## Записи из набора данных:

== == ==

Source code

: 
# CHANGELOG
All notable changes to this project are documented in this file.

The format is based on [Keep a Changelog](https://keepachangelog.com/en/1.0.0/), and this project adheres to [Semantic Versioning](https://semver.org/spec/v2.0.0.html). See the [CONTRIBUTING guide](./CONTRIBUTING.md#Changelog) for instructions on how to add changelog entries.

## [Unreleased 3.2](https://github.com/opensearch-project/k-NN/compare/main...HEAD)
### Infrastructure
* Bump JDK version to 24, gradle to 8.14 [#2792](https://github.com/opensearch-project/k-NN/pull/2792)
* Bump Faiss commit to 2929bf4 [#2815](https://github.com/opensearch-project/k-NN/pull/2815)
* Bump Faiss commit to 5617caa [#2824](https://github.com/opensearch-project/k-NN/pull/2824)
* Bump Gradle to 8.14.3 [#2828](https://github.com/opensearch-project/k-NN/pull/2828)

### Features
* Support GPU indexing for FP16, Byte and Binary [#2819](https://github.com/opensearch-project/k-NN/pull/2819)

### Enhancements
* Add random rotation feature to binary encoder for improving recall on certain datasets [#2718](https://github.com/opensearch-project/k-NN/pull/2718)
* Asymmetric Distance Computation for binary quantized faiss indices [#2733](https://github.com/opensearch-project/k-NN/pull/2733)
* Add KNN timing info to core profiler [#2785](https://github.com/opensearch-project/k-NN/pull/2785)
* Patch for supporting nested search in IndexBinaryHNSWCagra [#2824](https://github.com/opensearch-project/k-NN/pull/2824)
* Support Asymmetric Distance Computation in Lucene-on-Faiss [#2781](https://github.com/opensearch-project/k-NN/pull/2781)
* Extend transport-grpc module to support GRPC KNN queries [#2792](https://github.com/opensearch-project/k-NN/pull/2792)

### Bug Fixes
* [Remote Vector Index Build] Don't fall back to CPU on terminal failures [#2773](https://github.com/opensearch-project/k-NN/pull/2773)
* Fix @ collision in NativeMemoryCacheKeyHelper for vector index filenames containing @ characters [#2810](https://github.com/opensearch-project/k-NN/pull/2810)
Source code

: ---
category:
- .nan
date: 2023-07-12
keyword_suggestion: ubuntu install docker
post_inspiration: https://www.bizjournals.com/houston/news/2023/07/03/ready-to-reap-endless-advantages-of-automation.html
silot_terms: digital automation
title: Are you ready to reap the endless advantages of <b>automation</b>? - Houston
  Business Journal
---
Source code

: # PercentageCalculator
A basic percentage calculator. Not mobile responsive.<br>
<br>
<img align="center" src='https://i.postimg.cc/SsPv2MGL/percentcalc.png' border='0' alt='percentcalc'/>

== == ==

## Задание:
Замените «Bump» на «Update» во всех строках выше и приведите эти строки целиком, больше ничего в них не меняя.

## Место для ответа:
Source code

: 
# CHANGELOG
All notable changes to this project are documented in this file.

The format is based on [Keep a Changelog](https://keepachangelog.com/en/1.0.0/), and this project adheres to [Semantic Versioning](https://semver.org/spec/v2.0.0.html). See the [CONTRIBUTING guide](./CONTRIBUTING.md#Changelog) for instructions on how to add changelog entries.

## [Unreleased 3.2](https://github.com/opensearch-project/k-NN/compare/main...HEAD)
### Infrastructure
* Update JDK version to 24, gradle to 8.14 [#2792](https://github.com/opensearch-project/k-NN/pull/2792)
* Update Faiss commit to 2929bf4 [#2815](https://github.com/opensearch-project/k-NN/pull/2815)
* Update Faiss commit to 5617caa [#2824](https://github.com/opensearch-project/k-NN/pull/2824)
* Update Gradle to 8.14.3 [#2828](https://github.com/opensearch-project/k-NN/pull/2828)

### Features
* Support GPU indexing for FP16, Byte and Binary [#2819](https://github.com/opensearch-project/k-NN/pull/2819)

### Enhancements
* Add random rotation feature to binary encoder for improving recall on certain datasets [#2718](https://github.com/opensearch-project/k-NN/pull/2718)
* Asymmetric Distance Computation for binary quantized faiss indices [#2733](https://github.com/opensearch-project/k-NN/pull/2733)
* Add KNN timing info to core profiler [#2785](https://github.com/opensearch-project/k-NN/pull/2785)
* Patch for supporting nested search in IndexBinaryHNSWCagra [#2824](https://github.com/opensearch-project/k-NN/pull/2824)
* Support Asymmetric Distance Computation in Lucene-on-Faiss [#2781](https://github.com/opensearch-project/k-NN/pull/2781)
* Extend transport-grpc module to support GRPC KNN queries [#2792](https://github.com/opensearch-project/k-NN/pull/2792)

### Bug Fixes
* [Remote Vector Index Build] Don't fall back to CPU on terminal failures [#2773](https://github.com/opensearch-project/k-NN/pull/2773)
* Fix @ collision in NativeMemoryCacheKeyHelper for vector index filenames containing @ characters [#2810](https://github.com/opensearch-project/k-NN/pull/2810)
Source code

: ---
category:
- .nan
date: 2023-07-12
keyword_suggestion: ubuntu install docker
post_inspiration: https://www.bizjournals.com/houston/news/2023/07/03/ready-to-reap-endless-advantages-of-automation.html
silot_terms: digital automation
title: Are you ready to reap the endless advantages of <b>automation</b>? - Houston
  Business Journal
---
Source code

: # PercentageCalculator
A basic percentage calculator. Not mobile responsive.<br>
<br>
<img align="center" src='https://i.postimg.cc/SsPv2MGL/percentcalc.png' border='0' alt='percentcalc'/>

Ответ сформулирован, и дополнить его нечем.